Council Member Adrienne Adams from Queens, chair of the Public Safety Committee who opposed the broader defund movement last year, agreed that this year’s vastly different circumstances make it difficult to gauge how a fight to make further cuts to the NYPD may go. She said that there’s room for reductions through the civilianization of several hundred uniformed officers doing clerical work, and that behavioral health services should be shifted away from the NYPD. But she acknowledged the lack of mass protests and spikes in crimes have changed the dynamics. She said that she hasn’t had conversations with colleagues yet to see where they stand. “I'm just as curious as you are to get that collaborative dialogue going to know where everyone lines up right now in 2021, a year later,” Adams said. 

Kang said that Communities United for Police Reform will release its priorities for fiscal year 2022 soon, but that the demand will be at least $1 billion in reduced funding. She emphasized that enacting structural change is key to whatever demands they make, rather than simply shifting some costs around and finding ways to increase cost efficiency like the civilianization that Adams suggested. That means reducing a uniformed headcount that Kang called “bloated,” truly controlling overtime spending and potentially eliminating units advocates consider abusive – Menchaca, for example, said he would like to eliminate the vice squad.

But perhaps most notably, Kang said that reform advocates are taking a multi-year approach for defunding the police. “Probably the more important budget is going to be the next budget, meaning the (fiscal year) 2023 budget, which will be the first budget of the new administration and the new City Council,” Kang said. Several leading mayoral candidates, including Maya Wiley, Dianne Morales, New York City Comptroller Scott Stringer and Shaun Donovan, have pledged to reduce the NYPD budget and reinvest it in social services and other programs. But the two candidates consistently leading the polls, Brooklyn Borough President Eric Adams and Andrew Yang, oppose defunding the police, although Adams proposes to find savings through civilianization and reinvest the money in new initiatives that avoid getting police involved in certain situations.

VOCAL-NY, a progressive advocacy organization, has already released its individual priorities calling for a $3 billion cut to the police budget, a large demand that only Morales has echoed among the mayoral candidates.
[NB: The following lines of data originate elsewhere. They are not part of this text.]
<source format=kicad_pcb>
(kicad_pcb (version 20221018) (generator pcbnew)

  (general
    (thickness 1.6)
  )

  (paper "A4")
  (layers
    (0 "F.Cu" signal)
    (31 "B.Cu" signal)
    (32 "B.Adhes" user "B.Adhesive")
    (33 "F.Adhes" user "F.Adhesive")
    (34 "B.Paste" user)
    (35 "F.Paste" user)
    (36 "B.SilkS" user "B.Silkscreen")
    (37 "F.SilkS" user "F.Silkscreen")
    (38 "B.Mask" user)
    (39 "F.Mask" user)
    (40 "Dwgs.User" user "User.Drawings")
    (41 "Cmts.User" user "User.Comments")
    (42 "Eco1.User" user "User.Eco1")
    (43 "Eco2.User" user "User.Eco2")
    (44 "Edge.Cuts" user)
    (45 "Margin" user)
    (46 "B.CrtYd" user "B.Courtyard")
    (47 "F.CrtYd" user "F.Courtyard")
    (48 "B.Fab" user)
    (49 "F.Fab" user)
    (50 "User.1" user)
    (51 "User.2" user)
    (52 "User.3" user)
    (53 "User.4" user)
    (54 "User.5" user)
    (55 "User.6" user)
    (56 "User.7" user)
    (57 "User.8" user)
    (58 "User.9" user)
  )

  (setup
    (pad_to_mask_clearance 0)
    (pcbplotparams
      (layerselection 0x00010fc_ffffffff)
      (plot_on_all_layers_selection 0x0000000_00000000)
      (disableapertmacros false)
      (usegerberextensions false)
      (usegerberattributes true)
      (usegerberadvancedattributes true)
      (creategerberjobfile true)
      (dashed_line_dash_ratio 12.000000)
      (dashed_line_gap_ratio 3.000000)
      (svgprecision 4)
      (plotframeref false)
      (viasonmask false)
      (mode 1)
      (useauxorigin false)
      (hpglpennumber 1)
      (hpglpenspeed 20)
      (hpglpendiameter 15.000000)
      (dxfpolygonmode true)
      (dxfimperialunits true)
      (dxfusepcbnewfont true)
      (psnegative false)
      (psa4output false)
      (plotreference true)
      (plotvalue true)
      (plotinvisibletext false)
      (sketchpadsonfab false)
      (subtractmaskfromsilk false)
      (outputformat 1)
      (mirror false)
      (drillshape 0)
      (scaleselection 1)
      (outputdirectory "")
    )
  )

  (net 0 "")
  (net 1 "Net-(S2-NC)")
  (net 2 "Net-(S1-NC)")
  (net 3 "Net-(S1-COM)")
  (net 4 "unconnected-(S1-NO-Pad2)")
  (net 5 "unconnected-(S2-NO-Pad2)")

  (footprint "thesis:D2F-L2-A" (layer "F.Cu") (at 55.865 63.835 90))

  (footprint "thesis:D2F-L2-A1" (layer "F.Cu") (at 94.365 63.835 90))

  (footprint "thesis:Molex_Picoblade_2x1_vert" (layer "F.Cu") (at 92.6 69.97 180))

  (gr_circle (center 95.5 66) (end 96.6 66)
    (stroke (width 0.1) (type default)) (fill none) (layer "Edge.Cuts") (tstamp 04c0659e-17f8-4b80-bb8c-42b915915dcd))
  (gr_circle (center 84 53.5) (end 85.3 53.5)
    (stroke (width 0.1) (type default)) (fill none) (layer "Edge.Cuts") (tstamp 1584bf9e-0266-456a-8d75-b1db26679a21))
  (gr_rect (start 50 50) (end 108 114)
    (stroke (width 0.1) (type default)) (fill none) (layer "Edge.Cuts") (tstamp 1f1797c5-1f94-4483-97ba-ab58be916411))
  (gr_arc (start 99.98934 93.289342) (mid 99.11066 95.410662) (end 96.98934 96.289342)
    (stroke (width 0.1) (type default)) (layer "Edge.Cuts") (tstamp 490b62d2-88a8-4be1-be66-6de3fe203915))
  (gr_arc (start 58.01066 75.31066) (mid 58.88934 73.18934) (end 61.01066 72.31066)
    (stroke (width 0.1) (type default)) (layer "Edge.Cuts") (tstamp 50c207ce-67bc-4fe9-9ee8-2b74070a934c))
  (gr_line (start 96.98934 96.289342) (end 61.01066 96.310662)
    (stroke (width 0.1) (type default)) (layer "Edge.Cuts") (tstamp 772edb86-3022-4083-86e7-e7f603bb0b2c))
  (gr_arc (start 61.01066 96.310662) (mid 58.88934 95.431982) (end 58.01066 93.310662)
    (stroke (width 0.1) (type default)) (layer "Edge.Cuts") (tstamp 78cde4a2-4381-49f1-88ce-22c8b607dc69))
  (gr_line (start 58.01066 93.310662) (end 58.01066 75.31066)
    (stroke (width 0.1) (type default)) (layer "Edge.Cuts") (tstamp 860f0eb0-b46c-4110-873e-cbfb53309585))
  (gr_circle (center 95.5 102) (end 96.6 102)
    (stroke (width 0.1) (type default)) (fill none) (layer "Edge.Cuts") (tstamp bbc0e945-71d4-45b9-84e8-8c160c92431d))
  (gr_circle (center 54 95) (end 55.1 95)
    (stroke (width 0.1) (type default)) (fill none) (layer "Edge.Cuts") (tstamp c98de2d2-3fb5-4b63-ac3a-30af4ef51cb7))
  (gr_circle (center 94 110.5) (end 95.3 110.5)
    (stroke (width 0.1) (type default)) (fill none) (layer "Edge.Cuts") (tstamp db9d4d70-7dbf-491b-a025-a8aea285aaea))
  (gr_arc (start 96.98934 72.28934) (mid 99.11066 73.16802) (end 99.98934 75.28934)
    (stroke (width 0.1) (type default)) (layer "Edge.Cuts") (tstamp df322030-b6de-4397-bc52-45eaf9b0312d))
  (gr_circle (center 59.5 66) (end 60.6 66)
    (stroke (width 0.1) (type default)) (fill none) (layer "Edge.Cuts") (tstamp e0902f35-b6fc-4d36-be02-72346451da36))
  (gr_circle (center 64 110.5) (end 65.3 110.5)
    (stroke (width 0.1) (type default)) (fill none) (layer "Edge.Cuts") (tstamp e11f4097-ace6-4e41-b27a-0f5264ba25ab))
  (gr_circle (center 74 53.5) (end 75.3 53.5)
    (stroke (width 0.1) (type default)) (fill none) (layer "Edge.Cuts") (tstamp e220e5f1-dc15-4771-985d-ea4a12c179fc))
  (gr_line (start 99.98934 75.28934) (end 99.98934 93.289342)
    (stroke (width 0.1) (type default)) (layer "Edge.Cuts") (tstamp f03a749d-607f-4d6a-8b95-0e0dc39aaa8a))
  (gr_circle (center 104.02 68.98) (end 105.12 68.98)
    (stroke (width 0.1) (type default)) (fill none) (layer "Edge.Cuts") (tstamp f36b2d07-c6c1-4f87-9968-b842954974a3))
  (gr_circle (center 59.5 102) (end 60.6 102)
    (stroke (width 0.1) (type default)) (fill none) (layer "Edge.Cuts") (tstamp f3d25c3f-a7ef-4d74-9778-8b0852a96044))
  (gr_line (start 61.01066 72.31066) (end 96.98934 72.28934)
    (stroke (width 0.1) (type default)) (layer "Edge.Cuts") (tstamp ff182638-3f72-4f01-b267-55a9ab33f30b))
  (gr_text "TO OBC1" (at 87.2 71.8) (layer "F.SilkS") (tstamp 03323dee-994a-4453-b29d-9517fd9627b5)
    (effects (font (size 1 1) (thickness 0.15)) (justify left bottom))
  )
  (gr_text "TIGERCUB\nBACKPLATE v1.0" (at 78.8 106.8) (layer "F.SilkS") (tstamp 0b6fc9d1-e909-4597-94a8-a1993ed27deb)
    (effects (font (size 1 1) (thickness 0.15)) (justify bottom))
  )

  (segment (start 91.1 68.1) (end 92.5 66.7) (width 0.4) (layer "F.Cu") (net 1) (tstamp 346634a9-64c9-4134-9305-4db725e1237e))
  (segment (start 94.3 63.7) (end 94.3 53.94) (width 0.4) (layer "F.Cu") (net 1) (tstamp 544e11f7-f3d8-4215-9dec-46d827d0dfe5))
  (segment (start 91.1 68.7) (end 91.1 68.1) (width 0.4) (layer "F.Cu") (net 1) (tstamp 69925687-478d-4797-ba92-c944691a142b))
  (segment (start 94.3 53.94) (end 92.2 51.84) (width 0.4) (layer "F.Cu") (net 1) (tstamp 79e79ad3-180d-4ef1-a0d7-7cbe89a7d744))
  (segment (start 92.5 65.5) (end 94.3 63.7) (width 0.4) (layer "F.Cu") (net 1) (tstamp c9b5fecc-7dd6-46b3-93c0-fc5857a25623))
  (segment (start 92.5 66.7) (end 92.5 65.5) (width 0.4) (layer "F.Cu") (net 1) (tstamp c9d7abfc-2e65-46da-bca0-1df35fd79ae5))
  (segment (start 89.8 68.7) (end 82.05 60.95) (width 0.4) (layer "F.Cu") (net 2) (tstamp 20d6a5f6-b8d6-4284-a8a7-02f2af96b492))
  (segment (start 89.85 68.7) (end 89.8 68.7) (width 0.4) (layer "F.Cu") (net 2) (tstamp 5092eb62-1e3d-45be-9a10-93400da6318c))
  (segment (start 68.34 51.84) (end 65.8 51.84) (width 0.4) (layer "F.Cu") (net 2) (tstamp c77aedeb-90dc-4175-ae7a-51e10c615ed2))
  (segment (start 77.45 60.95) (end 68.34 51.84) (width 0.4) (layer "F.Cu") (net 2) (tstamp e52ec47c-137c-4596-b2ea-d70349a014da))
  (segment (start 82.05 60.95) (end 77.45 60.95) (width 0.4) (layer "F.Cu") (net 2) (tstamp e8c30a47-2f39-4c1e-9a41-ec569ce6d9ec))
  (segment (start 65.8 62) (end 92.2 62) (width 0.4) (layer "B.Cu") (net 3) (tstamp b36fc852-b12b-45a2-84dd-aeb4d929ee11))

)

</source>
Keli Young, civil rights campaign coordinator with VOCAL-NY, called last year’s cuts “meaningless.” But like Kang, Young said that these are not demands they expect to be met all at once. “We know we might not get there this year, or next year, (but) this is a goal and we're not willing to lessen that bar,” Young said. “What we're talking about is fundamental and structural change that we do understand is not going to happen in one budget cycle.” 
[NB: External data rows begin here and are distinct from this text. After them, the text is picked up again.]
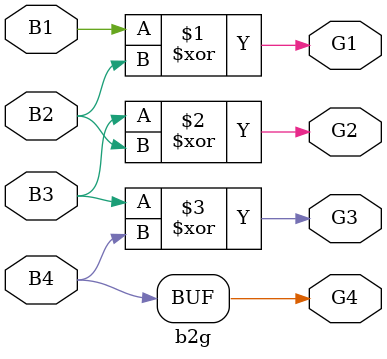
<source format=v>
module b2g(
  input B1,B2,B3,B4,
  output G1,G2,G3,G4);
  xor(G1,B1,B2);
  xor(G2,B3,B2);
  xor(G3,B3,B4);
  buf(G4,B4);
endmodule

</source>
Like others, Young acknowledged that the circumstances this year will make the fight more difficult, but that the most important thing is to keep the momentum going for that multi-year effort. “The influx of new council members does provide a good deal of hope for this movement,” Young said, referring to the fact that most current members are term-limited and will be replaced next year. “Even if this year, we don't get the wins that we want, we’re still working to lay that foundation.”